À la casemate on procède à la mise en place, dégraissage, etc. de tout le matériel, un FM en DCA fonctionne. Les convois de Belges défilent sans interruption sur la route survolée assez souvent par des appareils ennemis. Nous sommes mitraillés à plusieurs reprises sans accidents.

Presque tous les soirs, à 18h, nous recevons un chapelet de bombes et parmi celles-ci une bombe de gros calibres. Ces bombes tombent dans les environs immédiats de la casemate et sans dommages. Les hommes sont néanmoins surpris de ces attaques sans contreparties.

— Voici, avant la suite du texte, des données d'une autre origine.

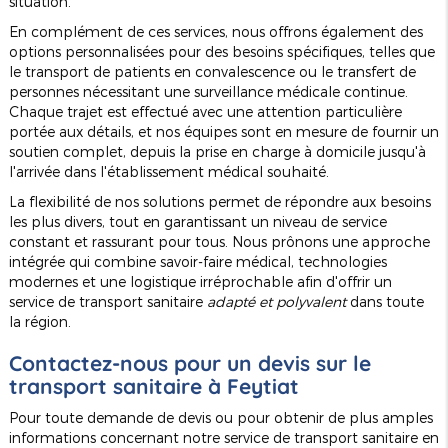
situation.
En complément de ces services, nous offrons également des
options personnalisées pour des besoins spécifiques, telles que
le transport de patients en convalescence ou le transfert de
personnes nécessitant une surveillance médicale continue.
Chaque trajet est effectué avec une attention particulière
portée aux détails, et nos équipes sont en mesure de fournir un
soutien complet, depuis la prise en charge à domicile jusqu'à
l'arrivée dans l'établissement médical souhaité.
La flexibilité de nos solutions permet de répondre aux besoins
les plus divers, tout en garantissant un niveau de service
constant et rassurant pour tous. Nous prônons une approche
intégrée qui combine savoir-faire médical, technologies
modernes et une logistique irréprochable afin d'offrir un
service de transport sanitaire
adapté et polyvalent
dans toute
la région.
Contactez-nous pour un devis sur le
transport sanitaire à Feytiat
Pour toute demande de devis ou pour obtenir de plus amples
informations concernant notre service de transport sanitaire en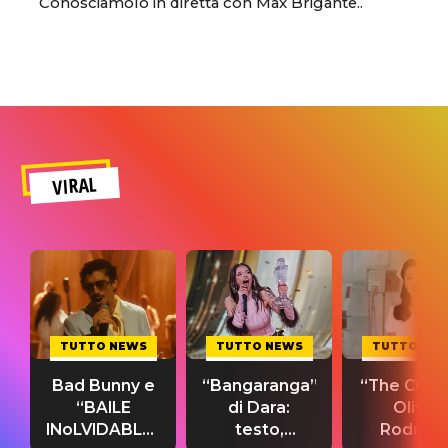
Conosciamolo in diretta con Max Brigante..
VIRAL
TUTTO NEWS
TUTTO NEWS
TUTTO NE
Bad Bunny e
“Bangaranga”
“The Cure”
“BAILE
di Dara:
Olivia
INoLVIDABLE”:
testo,
Rodrigo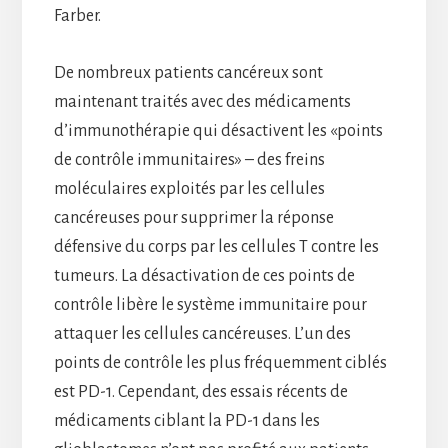
Farber.
De nombreux patients cancéreux sont
maintenant traités avec des médicaments
d’immunothérapie qui désactivent les «points
de contrôle immunitaires» – des freins
moléculaires exploités par les cellules
cancéreuses pour supprimer la réponse
défensive du corps par les cellules T contre les
tumeurs. La désactivation de ces points de
contrôle libère le système immunitaire pour
attaquer les cellules cancéreuses. L’un des
points de contrôle les plus fréquemment ciblés
est PD-1. Cependant, des essais récents de
médicaments ciblant la PD-1 dans les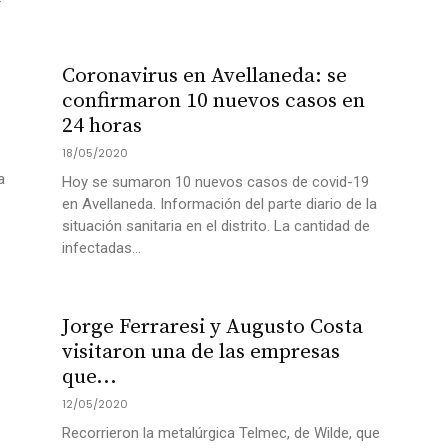
Coronavirus en Avellaneda: se
confirmaron 10 nuevos casos en
24 horas
18/05/2020
a
Hoy se sumaron 10 nuevos casos de covid-19
en Avellaneda. Información del parte diario de la
situación sanitaria en el distrito. La cantidad de
infectadas...
Jorge Ferraresi y Augusto Costa
visitaron una de las empresas
que...
12/05/2020
Recorrieron la metalúrgica Telmec, de Wilde, que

Problème avec le déploiement de certaines troupes

Des troupes occupent les intervalles entre les casemates, mais je dois me déplacer fréquemment en compagnies du soldat Vanwassenliore_ Raymond, volontaire permanent pour ces sorties, afin d'aller prendre contact avec les officiers commandant les troupes d'intervalle, car ceux-ci s'obstinent :

-1° à ne pas comprendre qu'ils doivent nous protéger d'attaques frontales puisque nous n'avons aucun moyen de feu dans cette direction, sauf le FM de cloche.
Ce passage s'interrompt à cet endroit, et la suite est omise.